◆ Die Aufgabe:
Ersetze im Abschnitt, der mit der Zeile mit „pose: elev=156.9 azim=309.7“ beginnt und mit der Zeile mit „Dot at: (276, 276)“ endet, jedes „dist“ durch „distance“, und gib nur diese Zeilen sonst unverändert wieder. Lass die Bilder dabei weg.

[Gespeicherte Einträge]
• • • • •
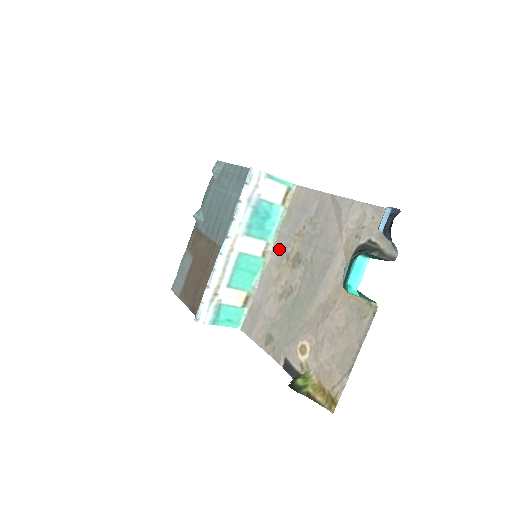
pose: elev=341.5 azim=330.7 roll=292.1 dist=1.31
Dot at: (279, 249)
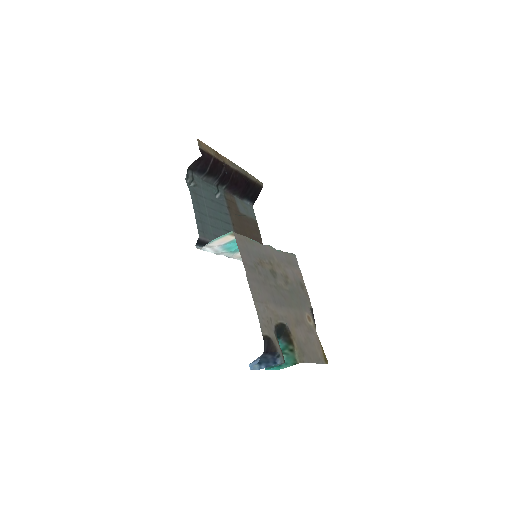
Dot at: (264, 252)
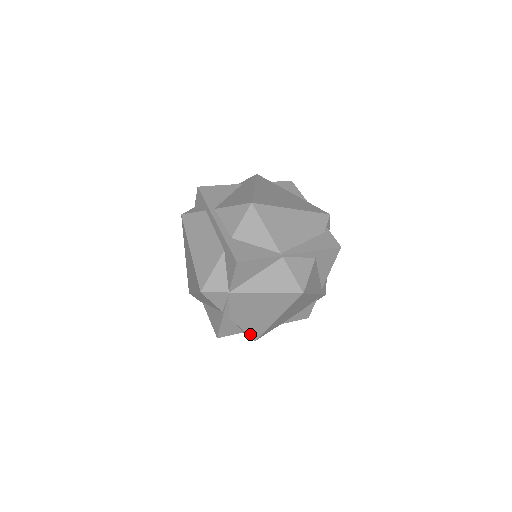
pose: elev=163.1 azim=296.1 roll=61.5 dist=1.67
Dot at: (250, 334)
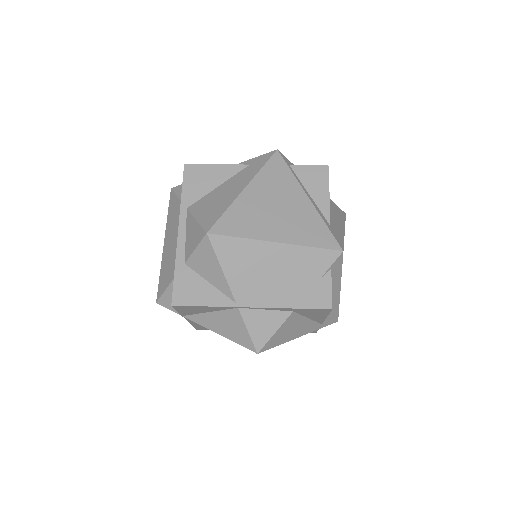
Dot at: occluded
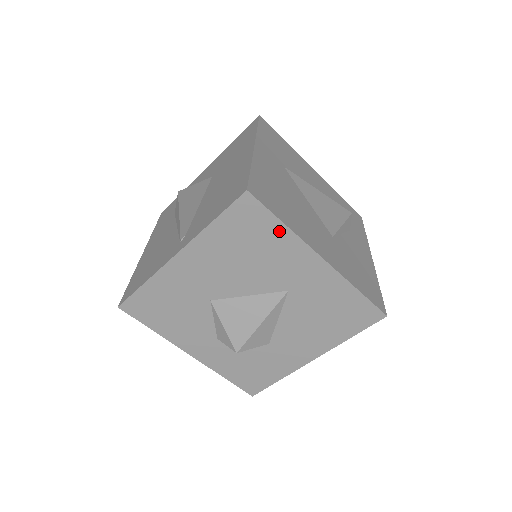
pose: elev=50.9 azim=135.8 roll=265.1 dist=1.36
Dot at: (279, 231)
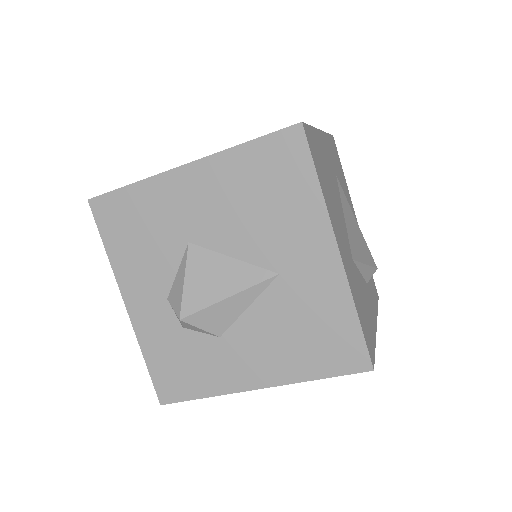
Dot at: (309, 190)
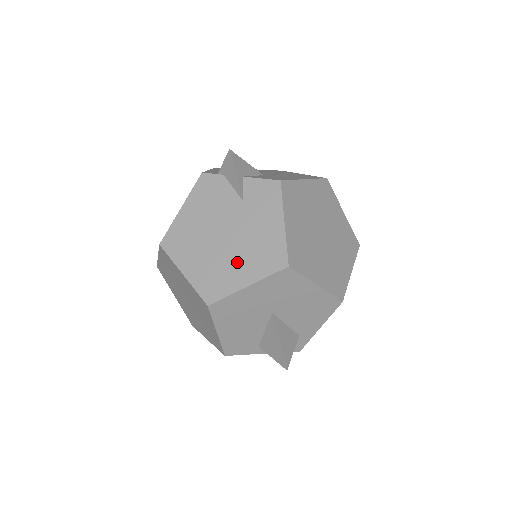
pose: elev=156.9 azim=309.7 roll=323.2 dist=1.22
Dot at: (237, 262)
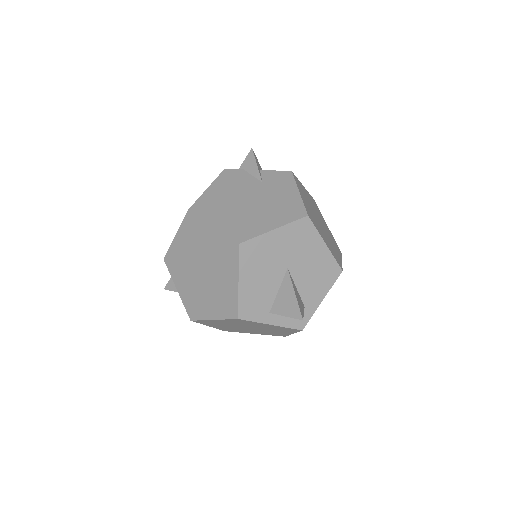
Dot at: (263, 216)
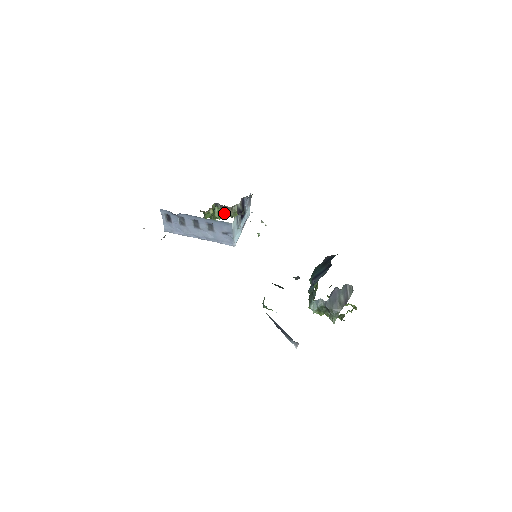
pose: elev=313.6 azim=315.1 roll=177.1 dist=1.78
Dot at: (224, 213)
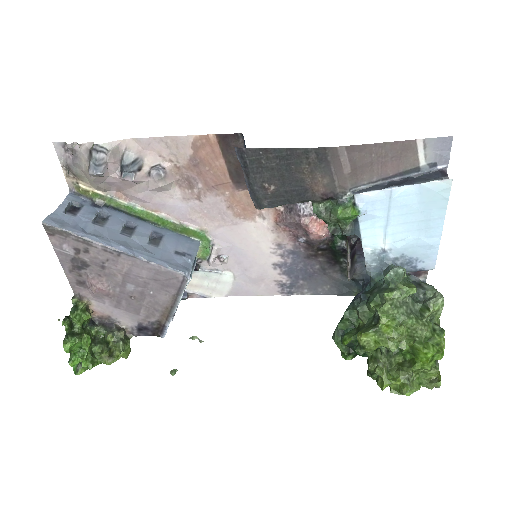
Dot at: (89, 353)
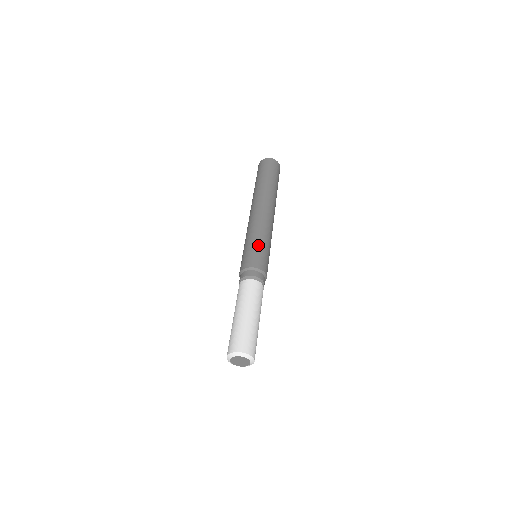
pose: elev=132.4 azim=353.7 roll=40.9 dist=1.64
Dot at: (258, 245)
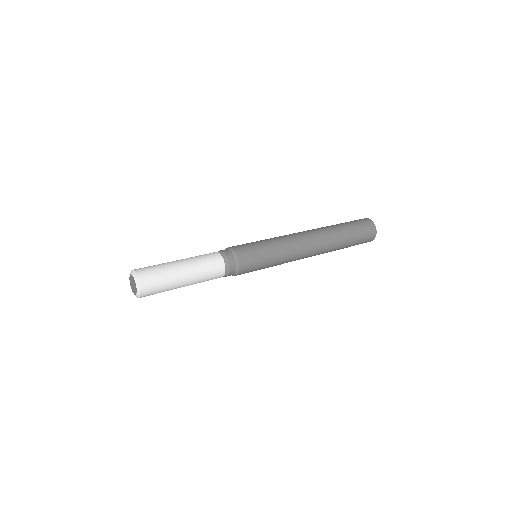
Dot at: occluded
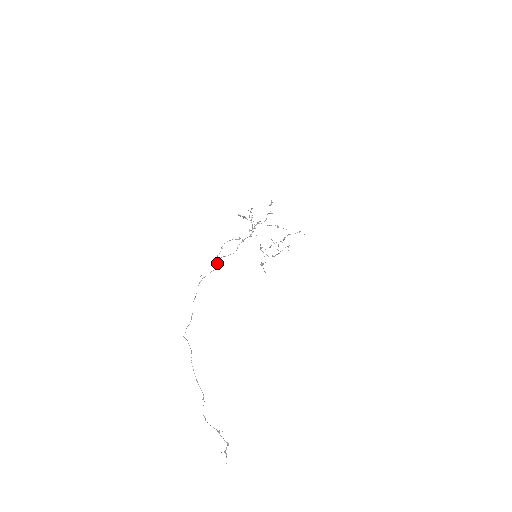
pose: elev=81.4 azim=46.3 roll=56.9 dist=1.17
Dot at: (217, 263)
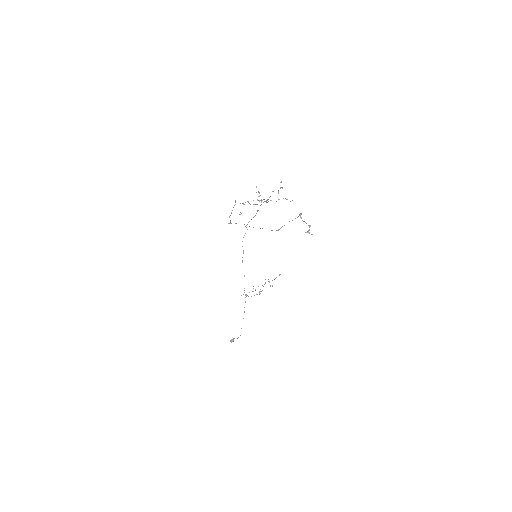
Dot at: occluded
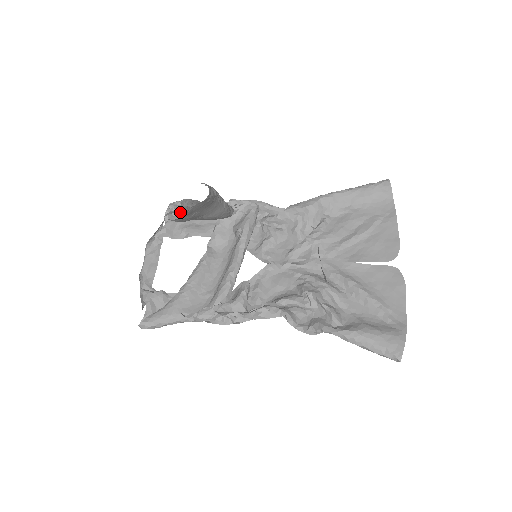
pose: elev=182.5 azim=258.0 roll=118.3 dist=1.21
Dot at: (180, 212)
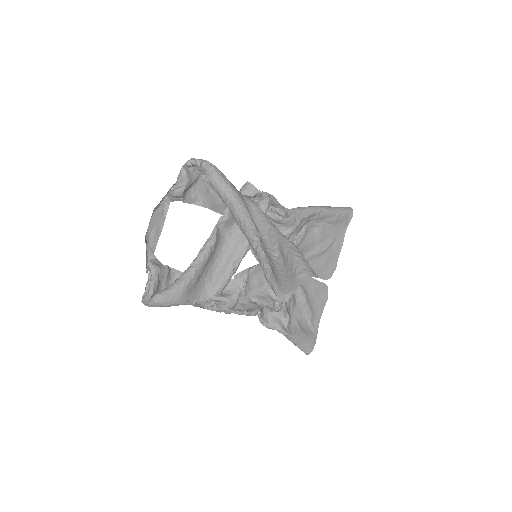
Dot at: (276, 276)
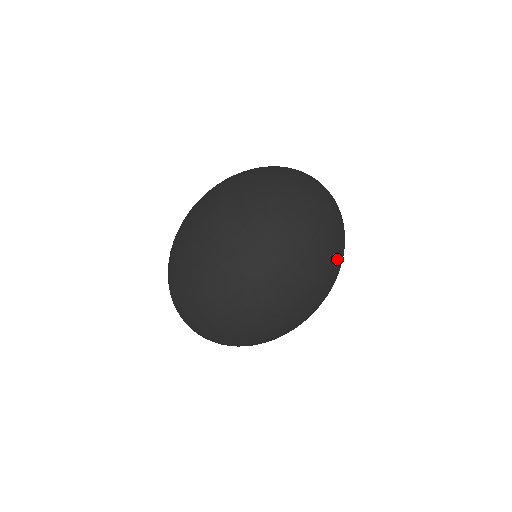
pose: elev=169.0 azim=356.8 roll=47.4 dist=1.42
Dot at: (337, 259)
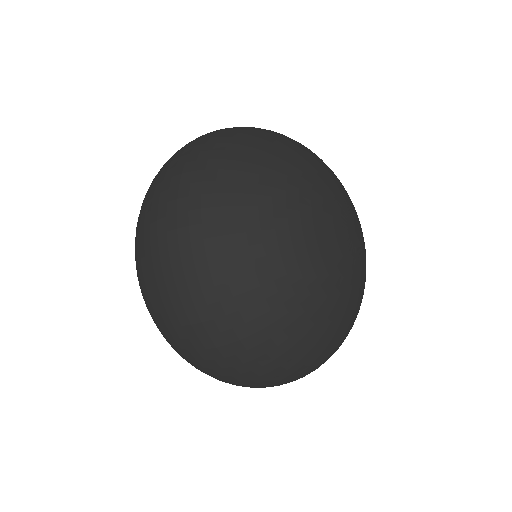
• • • • •
◆ Endergebnis:
pose: elev=156.9 azim=309.7 roll=323.2 distance=1.22
Dot at: (237, 262)
Dot at: (263, 216)
pose: elev=313.6 azim=315.1 roll=177.1 distance=1.78
Dot at: (224, 213)
Dot at: (89, 353)
pose: elev=132.4 azim=353.7 roll=40.9 distance=1.64
Dot at: (258, 245)
Dot at: occluded
pose: elev=81.4 azim=46.3 roll=56.9 distance=1.17
Dot at: (217, 263)
Dot at: occluded
pose: elev=182.5 azim=258.0 roll=118.3 distance=1.21
Dot at: (180, 212)
Dot at: (276, 276)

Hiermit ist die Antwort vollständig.